When we were in school, we wrote analytical papers that looked at all sides of a problem. Unfortunately, most teachers and college professors considered works of literature problems to be analyzed. For years this gave me a lopsided view of both literature and analytical papers.
That’s why I like the concept of the Interpreter better. It’s okay to show your bias, as long as you’re honest about it. You’re finding meaning in data, examining events and tracing them back to their causes, you’re making decisions about what is significant and what isn’t.
How do we translate this very left-brain activity into the right-brain world of fiction?
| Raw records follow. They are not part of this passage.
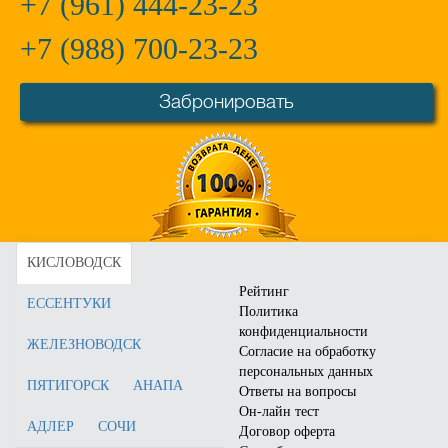
+7 (961) 444-23-23
+7 (988) 700-23-23
Забронировать
Санаторий «имени 30-лет
Санаторий «Зори
Победы»
Ставрополья»
Город:
Железноводск
Город:
Пятигорск
Отзывы:
41
Отзывы:
74
Цена от:
4750
руб.
Цена от:
4750
руб.
КИСЛОВОДСК
Забронировать
Забронировать
Рейтинг
ЕССЕНТУКИ
Политика
конфиденциальности
ЖЕЛЕЗНОВОДСК
Согласие на обработку
персональных данных
ПЯТИГОРСК
АНАПА
Ответы на вопросы
Он-лайн тест
АДЛЕР
СОЧИ
Договор оферта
The answer again is two-fold.
The first comes in the process of creating the story. What information do you choose to include? What do you omit? Like the Observer, you’re coloring our view of what you show us, but now you’re being even more specific, pushing us in one direction or another as your characters interpret other’s actions and react accordingly.
One character asks another how the day is going. The response is a single word: “Fine.” But what was the tone of voice in that reply? You, dear author, play the Interpreter with the very next sentence. Does the speaker throw a glance of malevolence at the questioner? Give a pretty smile and a bat of the eyelashes? Shrug with nonchalance?
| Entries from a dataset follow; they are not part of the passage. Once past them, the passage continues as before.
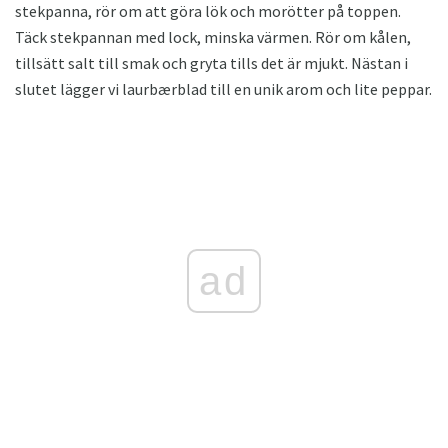
stekpanna, rör om att göra lök och morötter på toppen.
Täck stekpannan med lock, minska värmen. Rör om kålen,
tillsätt salt till smak och gryta tills det är mjukt. Nästan i
slutet lägger vi laurbærblad till en unik arom och lite peppar.
ad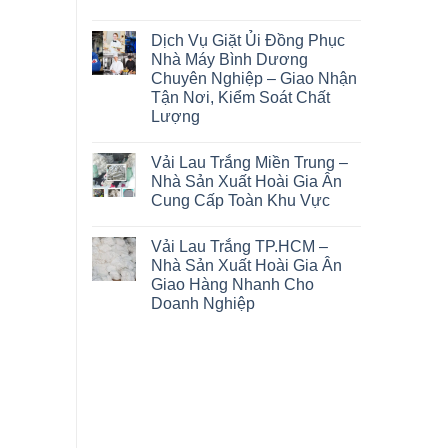
Dịch Vụ Giặt Ủi Đồng Phục
Nhà Máy Bình Dương
Chuyên Nghiệp – Giao Nhận
Tận Nơi, Kiểm Soát Chất
Lượng
Vải Lau Trắng Miền Trung –
Nhà Sản Xuất Hoài Gia Ân
Cung Cấp Toàn Khu Vực
Vải Lau Trắng TP.HCM –
Nhà Sản Xuất Hoài Gia Ân
Giao Hàng Nhanh Cho
Doanh Nghiệp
Of course, the pitfall here is the adverb. Be wary! “‘Fine,’ he said malevolently” is weak. “ ‘Fine.’ Jake’s malevolent glare made Scott step back in alarm.” goes a lot further, actually interpreting the spoken word for the reader by using the characters’ reactions.
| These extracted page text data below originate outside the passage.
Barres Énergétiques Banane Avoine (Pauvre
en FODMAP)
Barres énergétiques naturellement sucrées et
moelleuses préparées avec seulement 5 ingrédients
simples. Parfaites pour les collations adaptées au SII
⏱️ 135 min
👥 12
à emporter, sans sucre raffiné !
“Scrutinize” and “probing” are two words that come up in my lazy-man’s thesaurus (the one attached to my word processing program) for “analyze.” Those words lead to the second way an author can be the Interpreter: You can write that academic, analytical essay about your own book.
Let’s face it, how many essays have you written on the Odyssey, The Scarlet Letter or Moby Dick? Try stepping aside from your own manuscript and looking at it from the point of view of a student who has to write that essay. When examining character motivation, plot arcs, foreshadowing, similes and metaphors – what would he/she say?
Of course, this begs a hard question to face: did you write anything worth analyzing?
Take any story you’ve written (but not yet published) and write a literary analysis of it. Pay particular attention to plot structure, theme, point of view, setting and characterization. I’m not kidding. Go through the process and actually write the essay.
Once you’re done, play the Reporter. Setting emotion aside, what did you learn about your own writing in doing that exercise?